• **Assignment**:
Return the records exactly, with nothing added.

══════

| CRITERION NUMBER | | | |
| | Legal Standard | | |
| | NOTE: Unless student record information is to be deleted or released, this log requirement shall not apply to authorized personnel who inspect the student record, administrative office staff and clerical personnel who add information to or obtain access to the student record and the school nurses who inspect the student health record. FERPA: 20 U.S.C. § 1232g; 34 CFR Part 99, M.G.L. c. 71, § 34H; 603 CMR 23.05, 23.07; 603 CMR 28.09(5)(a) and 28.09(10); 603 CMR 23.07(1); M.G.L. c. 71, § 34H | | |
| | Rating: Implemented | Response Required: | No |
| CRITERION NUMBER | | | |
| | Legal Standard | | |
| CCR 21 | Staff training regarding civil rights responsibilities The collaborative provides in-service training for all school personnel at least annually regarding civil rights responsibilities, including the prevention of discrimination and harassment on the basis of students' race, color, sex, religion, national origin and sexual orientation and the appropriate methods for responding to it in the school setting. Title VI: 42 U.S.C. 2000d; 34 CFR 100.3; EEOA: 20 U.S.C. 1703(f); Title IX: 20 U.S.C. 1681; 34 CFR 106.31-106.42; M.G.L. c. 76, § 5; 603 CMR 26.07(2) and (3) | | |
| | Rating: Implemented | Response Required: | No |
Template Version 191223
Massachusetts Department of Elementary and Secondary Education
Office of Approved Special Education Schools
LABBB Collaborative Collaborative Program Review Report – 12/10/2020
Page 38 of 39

══════

• **Response to this exercise**:
| CRITERION NUMBER | | | |
| | Legal Standard | | |
| | NOTE: Unless student record information is to be deleted or released, this log requirement shall not apply to authorized personnel who inspect the student record, administrative office staff and clerical personnel who add information to or obtain access to the student record and the school nurses who inspect the student health record. FERPA: 20 U.S.C. § 1232g; 34 CFR Part 99, M.G.L. c. 71, § 34H; 603 CMR 23.05, 23.07; 603 CMR 28.09(5)(a) and 28.09(10); 603 CMR 23.07(1); M.G.L. c. 71, § 34H | | |
| | Rating: Implemented | Response Required: | No |
| CRITERION NUMBER | | | |
| | Legal Standard | | |
| CCR 21 | Staff training regarding civil rights responsibilities The collaborative provides in-service training for all school personnel at least annually regarding civil rights responsibilities, including the prevention of discrimination and harassment on the basis of students' race, color, sex, religion, national origin and sexual orientation and the appropriate methods for responding to it in the school setting. Title VI: 42 U.S.C. 2000d; 34 CFR 100.3; EEOA: 20 U.S.C. 1703(f); Title IX: 20 U.S.C. 1681; 34 CFR 106.31-106.42; M.G.L. c. 76, § 5; 603 CMR 26.07(2) and (3) | | |
| | Rating: Implemented | Response Required: | No |
Template Version 191223
Massachusetts Department of Elementary and Secondary Education
Office of Approved Special Education Schools
LABBB Collaborative Collaborative Program Review Report – 12/10/2020
Page 38 of 39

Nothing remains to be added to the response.